_DIRECTIONS FOR THIS TASK_:
Transcribe the passage on anonymous book reviews below, starting with the words "One such review, titled" and ending after the words "4,700 five-star reviews.".

_PASSAGE TO READ_:
---*---
Even more common than the practice of authors paying for rave reviews, which I discussed yesterday, is the practice of authors anonymously trashing competitors' books. My John Lennon biography, Nowhere Man, seems to be a magnet for such attacks, probably because, for the most part, I'm competing with a collection of vicious hacks.

One such review, titled "Worst Book Ever!" was posted on Amazon U.K. soon after Nowhere Man was published. "This book is just a bunch of lies," the anonymous critic (whose identity is transparent) wrote. "If I could rate this book 0 stars I would, but the computer makes you rate it 1 star and up. I think Robert Rosen should read [name redacted]'s books. Maybe he will get some sense knoked (sic) into him." He then posted a similar review on Amazon U.S., this time referring to his own book as "masterful."

I learned a long time ago that such critiques can help sell a book, provided that there are enough positive reviews to balance them out. Hatchet jobs make books seem interesting and controversial. Fifty Shades of Grey, for example, has 3,800 one-star reviews to go along with its 4,700 five-star reviews.
---*---
_DATA RECORDS_:

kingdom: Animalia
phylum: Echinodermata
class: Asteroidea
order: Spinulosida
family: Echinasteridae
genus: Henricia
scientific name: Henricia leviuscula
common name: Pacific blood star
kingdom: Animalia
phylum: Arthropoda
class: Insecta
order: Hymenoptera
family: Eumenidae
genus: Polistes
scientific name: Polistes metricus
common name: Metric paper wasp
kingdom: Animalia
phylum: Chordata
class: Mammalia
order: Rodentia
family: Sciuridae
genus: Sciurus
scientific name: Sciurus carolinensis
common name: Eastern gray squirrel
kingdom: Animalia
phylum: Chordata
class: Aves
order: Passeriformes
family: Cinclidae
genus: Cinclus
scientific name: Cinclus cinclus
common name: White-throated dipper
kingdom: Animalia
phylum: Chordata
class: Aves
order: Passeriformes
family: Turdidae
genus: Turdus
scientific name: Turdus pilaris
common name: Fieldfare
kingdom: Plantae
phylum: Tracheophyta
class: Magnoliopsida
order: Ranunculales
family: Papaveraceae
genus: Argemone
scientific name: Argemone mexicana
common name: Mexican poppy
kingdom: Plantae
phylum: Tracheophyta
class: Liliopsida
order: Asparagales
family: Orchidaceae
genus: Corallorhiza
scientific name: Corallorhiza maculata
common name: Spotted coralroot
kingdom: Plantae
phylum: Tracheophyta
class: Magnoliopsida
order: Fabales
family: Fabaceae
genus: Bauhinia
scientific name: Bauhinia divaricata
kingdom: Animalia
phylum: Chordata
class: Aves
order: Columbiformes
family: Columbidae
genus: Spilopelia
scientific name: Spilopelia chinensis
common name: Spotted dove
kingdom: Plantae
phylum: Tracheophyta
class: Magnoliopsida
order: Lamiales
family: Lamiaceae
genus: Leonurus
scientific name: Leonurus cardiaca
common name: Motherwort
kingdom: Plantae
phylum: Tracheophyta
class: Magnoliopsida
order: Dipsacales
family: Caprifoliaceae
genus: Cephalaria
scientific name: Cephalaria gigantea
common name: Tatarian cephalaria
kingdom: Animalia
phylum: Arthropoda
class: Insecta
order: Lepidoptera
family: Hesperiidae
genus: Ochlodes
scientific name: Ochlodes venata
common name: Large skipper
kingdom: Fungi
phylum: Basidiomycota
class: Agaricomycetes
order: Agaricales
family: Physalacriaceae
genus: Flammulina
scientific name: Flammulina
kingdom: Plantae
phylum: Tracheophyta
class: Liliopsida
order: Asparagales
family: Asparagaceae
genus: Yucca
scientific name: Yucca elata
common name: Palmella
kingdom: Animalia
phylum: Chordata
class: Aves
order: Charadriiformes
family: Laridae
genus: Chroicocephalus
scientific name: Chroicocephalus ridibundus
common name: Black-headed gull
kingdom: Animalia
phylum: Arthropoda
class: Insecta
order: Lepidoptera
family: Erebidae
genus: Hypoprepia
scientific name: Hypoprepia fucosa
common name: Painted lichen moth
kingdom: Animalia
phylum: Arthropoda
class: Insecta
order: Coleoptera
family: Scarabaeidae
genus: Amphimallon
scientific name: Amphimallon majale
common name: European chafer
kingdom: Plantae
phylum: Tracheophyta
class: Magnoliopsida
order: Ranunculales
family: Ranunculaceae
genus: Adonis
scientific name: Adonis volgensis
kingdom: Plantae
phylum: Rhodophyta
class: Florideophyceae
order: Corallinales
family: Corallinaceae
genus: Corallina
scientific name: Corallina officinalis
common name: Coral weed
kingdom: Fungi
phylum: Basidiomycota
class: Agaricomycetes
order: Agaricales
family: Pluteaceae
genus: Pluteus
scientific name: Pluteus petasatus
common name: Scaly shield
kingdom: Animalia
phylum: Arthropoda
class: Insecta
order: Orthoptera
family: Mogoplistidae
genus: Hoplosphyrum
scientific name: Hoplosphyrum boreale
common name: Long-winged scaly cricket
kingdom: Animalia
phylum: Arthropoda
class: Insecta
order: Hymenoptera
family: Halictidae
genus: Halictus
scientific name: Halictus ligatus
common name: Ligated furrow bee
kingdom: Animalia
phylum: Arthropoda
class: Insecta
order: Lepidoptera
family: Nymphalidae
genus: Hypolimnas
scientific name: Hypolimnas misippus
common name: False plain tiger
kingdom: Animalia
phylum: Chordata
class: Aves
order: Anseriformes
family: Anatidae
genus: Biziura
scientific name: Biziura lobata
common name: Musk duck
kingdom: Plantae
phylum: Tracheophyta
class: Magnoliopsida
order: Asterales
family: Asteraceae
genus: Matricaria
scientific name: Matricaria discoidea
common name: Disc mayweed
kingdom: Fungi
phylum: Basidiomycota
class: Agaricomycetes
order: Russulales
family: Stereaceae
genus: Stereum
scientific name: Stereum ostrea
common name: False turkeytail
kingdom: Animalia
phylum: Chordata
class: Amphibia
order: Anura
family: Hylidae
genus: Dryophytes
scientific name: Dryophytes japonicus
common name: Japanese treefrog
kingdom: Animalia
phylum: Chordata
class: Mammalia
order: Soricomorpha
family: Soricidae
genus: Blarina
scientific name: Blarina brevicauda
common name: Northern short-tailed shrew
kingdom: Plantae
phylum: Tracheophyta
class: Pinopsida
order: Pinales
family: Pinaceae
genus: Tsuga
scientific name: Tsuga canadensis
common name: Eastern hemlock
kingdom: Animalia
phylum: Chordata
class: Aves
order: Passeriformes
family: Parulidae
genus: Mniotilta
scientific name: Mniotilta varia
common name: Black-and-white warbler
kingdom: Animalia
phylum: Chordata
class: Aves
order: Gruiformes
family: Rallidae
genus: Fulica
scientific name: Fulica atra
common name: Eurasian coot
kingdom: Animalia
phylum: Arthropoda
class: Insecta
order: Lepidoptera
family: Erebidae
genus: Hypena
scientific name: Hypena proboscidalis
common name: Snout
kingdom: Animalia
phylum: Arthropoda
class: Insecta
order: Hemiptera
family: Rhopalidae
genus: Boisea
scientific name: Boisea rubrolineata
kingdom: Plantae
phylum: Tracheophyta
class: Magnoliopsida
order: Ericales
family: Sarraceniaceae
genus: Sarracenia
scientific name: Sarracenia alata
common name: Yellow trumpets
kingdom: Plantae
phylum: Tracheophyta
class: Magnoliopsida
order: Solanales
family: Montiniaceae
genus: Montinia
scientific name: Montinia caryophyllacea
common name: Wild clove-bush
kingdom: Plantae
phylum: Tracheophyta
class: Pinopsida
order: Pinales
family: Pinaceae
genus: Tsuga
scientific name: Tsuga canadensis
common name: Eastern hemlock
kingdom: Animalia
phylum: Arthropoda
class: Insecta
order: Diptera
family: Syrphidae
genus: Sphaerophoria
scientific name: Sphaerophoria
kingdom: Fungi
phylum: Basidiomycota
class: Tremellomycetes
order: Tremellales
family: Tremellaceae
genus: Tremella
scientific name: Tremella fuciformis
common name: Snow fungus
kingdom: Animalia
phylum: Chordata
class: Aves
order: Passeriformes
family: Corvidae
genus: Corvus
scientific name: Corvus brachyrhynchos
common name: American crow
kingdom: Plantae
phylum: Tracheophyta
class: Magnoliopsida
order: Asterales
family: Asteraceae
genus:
---*---
_REPLY_:
One such review, titled "Worst Book Ever!" was posted on Amazon U.K. soon after Nowhere Man was published. "This book is just a bunch of lies," the anonymous critic (whose identity is transparent) wrote. "If I could rate this book 0 stars I would, but the computer makes you rate it 1 star and up. I think Robert Rosen should read [name redacted]'s books. Maybe he will get some sense knoked (sic) into him." He then posted a similar review on Amazon U.S., this time referring to his own book as "masterful."

I learned a long time ago that such critiques can help sell a book, provided that there are enough positive reviews to balance them out. Hatchet jobs make books seem interesting and controversial. Fifty Shades of Grey, for example, has 3,800 one-star reviews to go along with its 4,700 five-star reviews.